| EXERCISE |
Write a continuation of the text below about the documentary Hexing a Hurricane, picking up after its last sentence.

Hexing a Hurricane is a 2006 documentary film about the effect of Hurricane Katrina on New Orleans.  It has been billed as the "First Katrina documentary" released by a New Orleanian. The film was directed by Jeremy Campbell and distributed by the National Film Network. The film's score was orchestrated by New Orleans artist Eric Laws.

The film begins back when life was "normal" in New Orleans- six weeks before Hurricane Katrina and the associated levee failures devastated the city. Hexing a Hurricane opens with a 9th Ward Voodoo Ceremony at the start of Hurricane Season asking spirits for protection from dangerous storms. After the ominous hurricane strikes a few weeks following the VooDoo service, the film follows locals affected.

Cast 
Those appearing on screen include Chris Rose (Times-Picayune columnist), Angela Hill (WWL-TV Channel 4 news anchor), Garland Robinette, (WWL (AM) radio talk show host), Harry Anderson (actor, former resident, former local club owner), Irvin Mayfield (musician), Sallie Ann Glassman (artist, Voodoo priestess), along with various people of New Orleans.

Scenes
Scenes in the film include:

 Members of La Source Ancienne Temple perform a voodoo ceremony asking powerful spirits to protect New Orleans from dangerous hurricanes.
 Jackie and her fiancé Carl return to the flood-damaged neighborhood of Lakeview to view their devastated home for the first time.

| ENTRIES SUPPLIED |
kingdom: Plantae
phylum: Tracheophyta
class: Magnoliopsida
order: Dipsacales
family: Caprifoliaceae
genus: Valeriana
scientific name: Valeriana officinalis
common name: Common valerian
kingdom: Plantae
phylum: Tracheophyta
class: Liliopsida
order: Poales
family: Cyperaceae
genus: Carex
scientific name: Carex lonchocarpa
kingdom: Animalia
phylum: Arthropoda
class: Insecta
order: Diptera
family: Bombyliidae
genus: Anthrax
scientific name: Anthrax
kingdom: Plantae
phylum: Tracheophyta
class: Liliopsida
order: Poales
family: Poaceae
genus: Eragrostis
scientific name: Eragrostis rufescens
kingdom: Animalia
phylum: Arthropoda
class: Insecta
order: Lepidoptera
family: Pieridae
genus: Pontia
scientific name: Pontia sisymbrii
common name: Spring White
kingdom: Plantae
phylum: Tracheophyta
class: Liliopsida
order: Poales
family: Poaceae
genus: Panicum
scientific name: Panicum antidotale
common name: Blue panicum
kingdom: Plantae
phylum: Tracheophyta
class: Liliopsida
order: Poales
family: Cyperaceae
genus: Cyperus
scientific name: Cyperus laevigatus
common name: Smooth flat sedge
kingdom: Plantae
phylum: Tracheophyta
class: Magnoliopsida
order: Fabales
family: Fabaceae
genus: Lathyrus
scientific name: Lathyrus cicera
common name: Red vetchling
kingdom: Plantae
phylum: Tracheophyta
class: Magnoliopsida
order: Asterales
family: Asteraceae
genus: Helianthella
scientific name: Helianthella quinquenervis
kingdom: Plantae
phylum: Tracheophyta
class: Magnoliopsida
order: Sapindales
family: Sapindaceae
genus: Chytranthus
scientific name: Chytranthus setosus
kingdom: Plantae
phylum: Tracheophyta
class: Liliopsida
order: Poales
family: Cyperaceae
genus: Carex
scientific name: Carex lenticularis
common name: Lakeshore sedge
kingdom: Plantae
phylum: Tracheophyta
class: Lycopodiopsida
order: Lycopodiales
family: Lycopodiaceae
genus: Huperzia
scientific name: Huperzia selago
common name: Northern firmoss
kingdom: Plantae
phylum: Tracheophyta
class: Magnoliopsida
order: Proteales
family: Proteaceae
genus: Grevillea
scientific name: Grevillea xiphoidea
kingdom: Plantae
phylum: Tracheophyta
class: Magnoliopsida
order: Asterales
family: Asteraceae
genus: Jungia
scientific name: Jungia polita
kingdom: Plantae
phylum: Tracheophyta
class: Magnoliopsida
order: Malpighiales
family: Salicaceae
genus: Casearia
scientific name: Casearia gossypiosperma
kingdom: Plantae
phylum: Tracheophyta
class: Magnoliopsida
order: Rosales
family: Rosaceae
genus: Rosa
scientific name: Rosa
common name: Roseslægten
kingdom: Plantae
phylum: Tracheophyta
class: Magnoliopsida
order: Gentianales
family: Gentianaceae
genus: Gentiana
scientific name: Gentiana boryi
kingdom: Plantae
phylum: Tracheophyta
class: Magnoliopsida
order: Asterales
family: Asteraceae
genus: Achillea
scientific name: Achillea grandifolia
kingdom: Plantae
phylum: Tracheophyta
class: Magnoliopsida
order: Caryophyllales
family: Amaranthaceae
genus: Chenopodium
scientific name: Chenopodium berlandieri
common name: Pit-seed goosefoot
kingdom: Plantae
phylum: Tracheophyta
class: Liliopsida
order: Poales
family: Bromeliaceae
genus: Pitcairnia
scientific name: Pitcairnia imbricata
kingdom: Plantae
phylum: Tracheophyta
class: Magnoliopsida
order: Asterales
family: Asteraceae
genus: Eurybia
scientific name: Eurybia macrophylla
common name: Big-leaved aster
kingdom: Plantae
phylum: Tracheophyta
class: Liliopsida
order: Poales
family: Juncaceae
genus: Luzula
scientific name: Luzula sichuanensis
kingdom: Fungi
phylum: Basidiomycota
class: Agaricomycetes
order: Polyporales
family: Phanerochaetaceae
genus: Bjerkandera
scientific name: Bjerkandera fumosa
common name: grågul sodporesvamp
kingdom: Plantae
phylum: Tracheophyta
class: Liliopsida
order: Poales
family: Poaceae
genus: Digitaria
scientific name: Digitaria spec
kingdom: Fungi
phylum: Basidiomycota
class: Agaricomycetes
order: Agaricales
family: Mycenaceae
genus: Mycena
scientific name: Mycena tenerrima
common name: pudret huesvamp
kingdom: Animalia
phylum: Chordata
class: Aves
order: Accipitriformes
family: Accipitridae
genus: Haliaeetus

| ANSWER TO THE EXERCISE |
 New Orleans Cultural Ambassador (and Grammy nominee) Irvin Mayfield issues a call to action from beneath the unharmed statue of jazz great Louis Armstrong in the French Quarter.
 Acclaimed Times-Picayune columnist Chris Rose provides amusing and unfiltered commentary on the local media and regarding day-to-day life after the storm.
 Former sitcom star and longtime New Orleans resident Harry Anderson (Night Court, Dave's World) trades in his Wednesday night comedy act at his French Quarter nightclub for a new role as "town hall" leader.
 Locally famous broadcasters (and former husband and wife co-anchors) Garland Robinette (the Big 870) and Angela Hill (WWL Channel 4) reunite to share a candid conversation together in Jackson Square about personal experiences during a disaster of global interest.
 Voodoo Priestess Sallie Ann Glassman explains why she believed in her protective ceremony for years before the storm hit. She openly admits "what happened" with last year's service and tells a possible message from the spirits regarding the disaster.
 The Rebirth Brass Band performs in the 77th annual Original Prince of Whales club second line parade dedicated to the memory of "all brothers and sisters lost in Hurricane Katrina."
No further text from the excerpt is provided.